■ SELECTED PASSAGE

'''

# proof

• Nov 18th 2006, 03:11 PM
lexmex1546
proof
i need to prove sinx-siny= 2 sin( (x - y)/2 ) cos( (x + y)/2 )
• Nov 18th 2006, 04:22 PM
putnam120
here is a simple say.

$\displaystyle \sin(a)+\sin(b)=\sin(x+y)+\sin(x-y)$ for some x and y.

after applying the sine addition and subtraction formulas,

$\displaystyle \sin(x\pm y)=\sin(x)\cos(y)\pm\sin(y)\cos(x)$, you will end up with

$\displaystyle 2\sin(x)\cos(y)$ now note that we want this in terms of a and b so we have

$\displaystyle x=\frac{a+b}{2}$ and $\displaystyle y=\frac{a-b}{2}$ so using this we have

$\displaystyle \sin(a)+\sin(b)=2\sin\left(\frac{a+b}{2}\right)\co s\left(\frac{a-b}{2}\right)$
• Nov 19th 2006, 05:52 AM
Soroban
Hello, lexmex1546!

This is a rehash of putnam120's solution . . . with baby steps.

Quote:

Prove: .$\displaystyle \sin x - \sin y \:= \:2\sin\left(\frac{x - y}{2}\right)\cos\left(\frac{x + y}{2}\right)$

We have these two formulas:

. . $\displaystyle (1)\;\sin(a + b) \:=\:\sin a\cos b + \sin b\cos a$
. . $\displaystyle (2)\;\sin(a-b) \:=\:\sin a\cos b - \sin b\cos a$

Subtract (2) from (1): .$\displaystyle \sin(a+b) - \sin(a-b) \:=\:2\sin b\cos a\;\;(3)$

Let: .$\displaystyle \begin{Bmatrix}x\:=\:a+b \\ y\:=\:a-b\end{Bmatrix}\;\;\Rightarrow\;\;\begin{Bmatrix}a \:=\:\frac{x+y}{2} \\ b \:= \:\frac{x-y}{2}\end{Bmatrix}$

Then (3) becomes: .$\displaystyle \boxed{\sin x - \sin y \:=\:2\sin\left(\frac{x-y}{2}\right)\cos\left(\frac{x+y}{2}\right)}$

'''

■ WHAT YOU NEED TO DO
In the proof thread above, what step does Soroban take with formulas (1) and (2) to get equation (3)?

■ LISTED ENTRIES
'''

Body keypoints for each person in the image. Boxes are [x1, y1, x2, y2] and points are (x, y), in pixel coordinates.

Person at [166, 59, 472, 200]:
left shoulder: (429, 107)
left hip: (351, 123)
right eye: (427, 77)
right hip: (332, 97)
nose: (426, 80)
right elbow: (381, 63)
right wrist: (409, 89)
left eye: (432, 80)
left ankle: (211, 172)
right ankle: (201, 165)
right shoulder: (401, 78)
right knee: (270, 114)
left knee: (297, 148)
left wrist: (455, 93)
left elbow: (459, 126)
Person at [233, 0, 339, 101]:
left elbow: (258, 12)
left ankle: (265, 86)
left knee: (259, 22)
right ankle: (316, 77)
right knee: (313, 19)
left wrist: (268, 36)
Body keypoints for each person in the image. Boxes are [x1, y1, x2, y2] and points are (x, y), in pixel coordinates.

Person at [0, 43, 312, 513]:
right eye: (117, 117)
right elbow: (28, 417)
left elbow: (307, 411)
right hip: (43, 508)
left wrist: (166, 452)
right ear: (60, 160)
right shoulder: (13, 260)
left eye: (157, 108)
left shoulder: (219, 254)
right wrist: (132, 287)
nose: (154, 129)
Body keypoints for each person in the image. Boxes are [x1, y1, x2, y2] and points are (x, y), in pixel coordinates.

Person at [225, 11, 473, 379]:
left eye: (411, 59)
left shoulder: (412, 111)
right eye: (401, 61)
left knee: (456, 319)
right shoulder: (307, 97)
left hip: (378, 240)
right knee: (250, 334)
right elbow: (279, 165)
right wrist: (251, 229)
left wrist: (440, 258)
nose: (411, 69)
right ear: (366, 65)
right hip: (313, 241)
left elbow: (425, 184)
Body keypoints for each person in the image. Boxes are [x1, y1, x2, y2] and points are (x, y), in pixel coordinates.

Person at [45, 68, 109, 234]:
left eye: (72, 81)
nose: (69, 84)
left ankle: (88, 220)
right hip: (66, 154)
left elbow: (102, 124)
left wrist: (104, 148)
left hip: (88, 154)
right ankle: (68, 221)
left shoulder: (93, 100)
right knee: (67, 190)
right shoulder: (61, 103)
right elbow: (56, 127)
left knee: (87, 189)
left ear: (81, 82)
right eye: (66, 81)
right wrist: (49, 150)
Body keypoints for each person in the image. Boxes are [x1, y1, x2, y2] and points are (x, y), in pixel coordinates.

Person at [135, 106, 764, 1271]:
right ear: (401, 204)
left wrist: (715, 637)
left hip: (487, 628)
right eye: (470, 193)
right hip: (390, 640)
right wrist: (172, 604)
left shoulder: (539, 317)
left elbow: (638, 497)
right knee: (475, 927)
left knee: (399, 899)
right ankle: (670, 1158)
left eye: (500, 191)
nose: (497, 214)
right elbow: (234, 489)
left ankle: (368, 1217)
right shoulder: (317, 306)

'''

■ SOLUTION TO THE EXERCISE
Soroban subtracts formula (2) from formula (1).